- [Document extract]:

------------------------------------------------------------------------

🪆 Multiple Git Configurations and Identities with Folder-Dependent Includes for GitLab, GitHub et al#
People, shout out to some of my friends and collegues, like to configure their development environments in a myriad of ways. Even setting one’s Git author identity, a seemingly boring and mundane task, is sometimes approached in the most creative ways. This, of course, includes not only configuring
git, the tool itself, but also any relevant repositories as well as the platforms where those eventually end up hosted. In this brief tutorial I show how to properly handle multiple identities and configurations as well as how to manage Git projects which might be spread throughout multiple Git backends.
Please beware this tutorial will likely only be relevant or interesting to you if you already have some experience with Git, otherwise this sort of setup may feel like unnecessary or overly complicated. In case you are new to Git, I highly recommend you go through Git for Beginners: Zero to Hero 🐙 and also have a look at Git Cheatsheet: Commands, Tips and Tricks 📝.
Some people, I myself do so sporadically, like to painstakingly configure Git repositories manually and individually; including setting different identities via
git config user.name Jayson and
git config user.email firstname.lastname@example.org. Others prefer to have one
.gitconfig to rule them all under
~/.gitconfig and be done with it; which for reasons that will become apparent stoped working for me a long time ago.
What’s more, some people prefer to use open-source Git hosting and management platforms such as GitLab and Gitea, while others prefer proprietary ones like GitHub or BitBucket. There’s also some who, like me, have projects on several such platforms, some private coporate instances and even some “headless” Git servers.
If you have ever been in charge of managing or even contributing to repositories involving more than a couple of participants and multiple Git “backends”, you will recognize these scenarios as a recipe for problems at best and extremely inefficient workflows at worst. Add to this the fact that there might be quirks and conventions which depend on every Operating System, Git hosting and management platform, repository or each individual’s preferences and you will end up having a really hard time as a maintainer or user.
Git’s CLI is already verbose, intrusive and terrible enough, so much so that I have shortcuts for pretty much everything as per Wrist-friendly Git Shortcuts and Aliases #️⃣. Any of the circumstances mentioned above are only posed to complicate matters further. Also, if it’s Git and source code version control adoption that we’re after, there’s no better way to hinder that goal than forcing repetitive tasks onto Git newbies and busy professionals alike.
Thus, I often get questions about whether it’s possible to setup Git to use multiple configurations depending on different conditions. This desire usually stems from the fact that both having a global
~/.gitconfig as well as configuring each and every new repository one clones and engages with are far from optimal solutions.

------------------------------------------------------------------------

- [Task requirements]: Please write out the Git tutorial again from "Thus, I often" up to and including "from optimal solutions.", changing "optimal" to "ideal".

- [Data excerpts]:
------------------------------------------------------------------------

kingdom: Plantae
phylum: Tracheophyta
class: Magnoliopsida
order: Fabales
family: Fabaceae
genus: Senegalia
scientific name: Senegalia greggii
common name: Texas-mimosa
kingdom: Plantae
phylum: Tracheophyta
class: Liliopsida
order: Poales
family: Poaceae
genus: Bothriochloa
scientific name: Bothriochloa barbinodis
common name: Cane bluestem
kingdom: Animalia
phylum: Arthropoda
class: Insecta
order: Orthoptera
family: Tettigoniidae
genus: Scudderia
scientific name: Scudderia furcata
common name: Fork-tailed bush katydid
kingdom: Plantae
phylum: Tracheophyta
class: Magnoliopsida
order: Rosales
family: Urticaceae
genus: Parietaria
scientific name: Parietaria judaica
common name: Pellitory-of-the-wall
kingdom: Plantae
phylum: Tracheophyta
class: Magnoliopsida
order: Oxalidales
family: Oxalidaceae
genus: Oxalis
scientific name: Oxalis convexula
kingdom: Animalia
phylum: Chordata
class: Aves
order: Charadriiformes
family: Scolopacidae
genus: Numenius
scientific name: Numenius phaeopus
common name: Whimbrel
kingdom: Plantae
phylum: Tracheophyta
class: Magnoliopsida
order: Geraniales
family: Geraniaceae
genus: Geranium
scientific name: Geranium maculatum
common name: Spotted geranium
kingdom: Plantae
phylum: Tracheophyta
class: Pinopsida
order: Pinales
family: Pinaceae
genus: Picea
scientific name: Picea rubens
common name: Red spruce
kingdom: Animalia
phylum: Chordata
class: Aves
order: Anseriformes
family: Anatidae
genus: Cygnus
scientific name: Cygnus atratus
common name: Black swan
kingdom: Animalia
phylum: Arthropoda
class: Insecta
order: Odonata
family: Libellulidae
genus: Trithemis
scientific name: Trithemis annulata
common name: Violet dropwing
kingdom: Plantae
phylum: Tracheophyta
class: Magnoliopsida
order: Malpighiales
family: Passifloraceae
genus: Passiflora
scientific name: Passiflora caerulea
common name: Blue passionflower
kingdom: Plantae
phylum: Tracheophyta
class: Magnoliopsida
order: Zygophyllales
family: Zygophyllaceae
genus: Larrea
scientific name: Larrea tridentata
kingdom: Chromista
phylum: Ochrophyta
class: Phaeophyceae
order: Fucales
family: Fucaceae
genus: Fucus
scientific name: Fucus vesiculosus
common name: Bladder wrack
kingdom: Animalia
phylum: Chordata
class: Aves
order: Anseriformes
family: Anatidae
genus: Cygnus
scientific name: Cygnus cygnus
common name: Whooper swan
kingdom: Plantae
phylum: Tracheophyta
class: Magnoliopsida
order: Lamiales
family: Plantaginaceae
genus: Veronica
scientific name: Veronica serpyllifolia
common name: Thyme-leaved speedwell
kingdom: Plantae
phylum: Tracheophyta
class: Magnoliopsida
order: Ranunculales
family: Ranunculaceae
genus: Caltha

------------------------------------------------------------------------

- [The result]:
Thus, I often get questions about whether it’s possible to setup Git to use multiple configurations depending on different conditions. This desire usually stems from the fact that both having a global
~/.gitconfig as well as configuring each and every new repository one clones and engages with are far from ideal solutions.